Famously, The Straight Story is David Lynch’s wholesome departure project, though the director described it as his “most experimental movie” in 2001, second to Twin Peaks: Fire Walk With Me, released in 1992. This is slightly puzzling. Numerous words describe the film – elegiac, folksy, contemplative – but experimental isn’t an obvious choice. If there had to be just one, it would be understated.
Lynch’s account of Alvin Straight — a 73-year-old veteran who drove 240 miles on a lawn mower to visit his ailing brother — avoids melodrama at every opportunity. The film was ripe for treacle and sentiment, and audiences would have likely rewarded it at the box office. Instead, Lynch suspends emotional range, spreading it modestly and allowing small, authentic exchanges to speak for themselves, free of manipulative oversight.

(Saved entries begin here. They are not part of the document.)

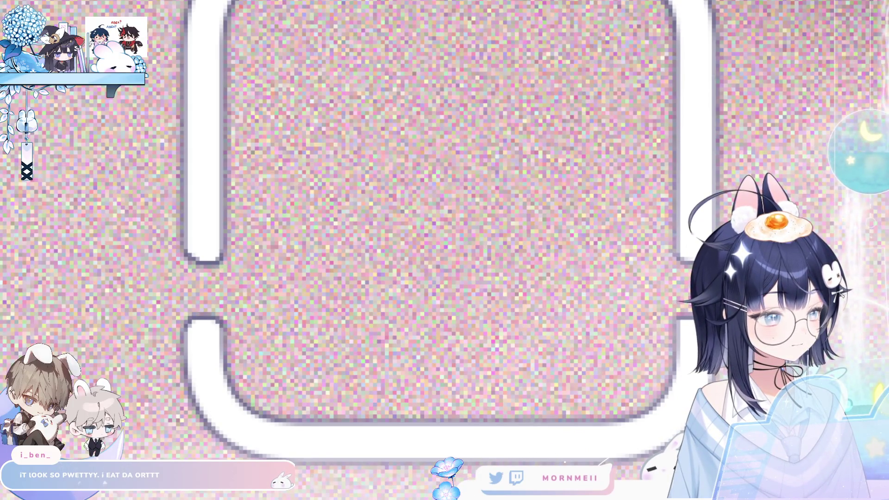
drag(673, 300, 534, 173)
mouse_move(416, 293)
mouse_down()
mouse_move(428, 333)
mouse_move(465, 318)
mouse_move(563, 200)
mouse_move(556, 188)
mouse_up()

This is fitting for Alvin Straight, whom screenwriter Mary Sweeney described as “a stoic, non-verbal, stubborn, idiosyncratic American character.” Actor and former stuntman Richard Farnsworth is cast perfectly as Straight, delivering a sublimely natural performance that skews terse but is always warm, polite, and, on occasion, very powerful. There are decades of feeling in his weathered face and glassy eyes, namely a wistful sense of reflection and mortality. Farnsworth is never actorly or cynical. He played it perfectly because he wasn’t playing — he had terminal cancer.

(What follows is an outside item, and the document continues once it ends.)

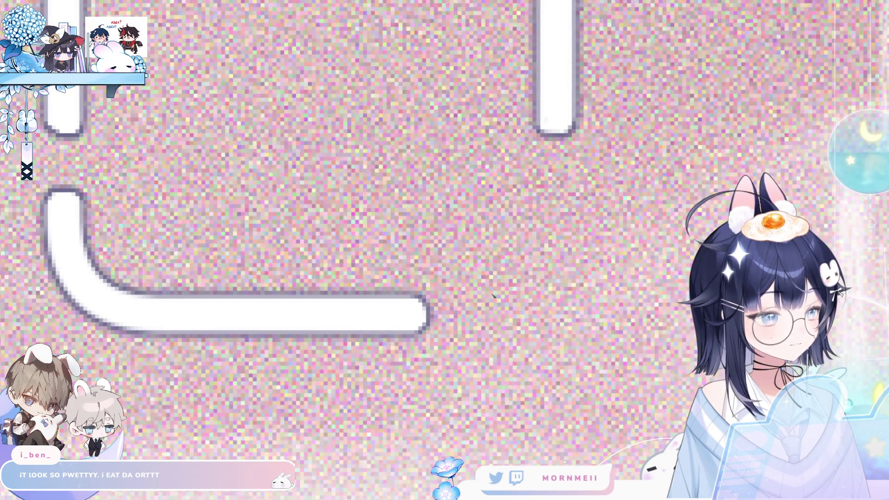
scroll(556, 188, down, 5)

Of Straight’s encounters on his journey from Iowa to Wisconsin, his most powerful is a barroom exchange with Lyle (Wiley Harker), a fellow WWII veteran. Their accounts are humble, harrowing, and almost hypnotically intense, owing to close-up framing, ambient sound design, and superlative naturalism. The scene typifies the film’s aversion to all things cloying, cliched and trite. However, it arguably marks the emotional peak of a film that’s as measured as the Iowa plains. In other words, The Straight Story is understated to a fault — but it’s still an easy candidate for a 4K remaster.
StudioCanal’s restoration is a pleasure, with strong colours, tasteful grading, and a clean, stable image. There is a solid suite of extras, too, including interviews with David Lynch and a lengthy behind-the-scenes documentary.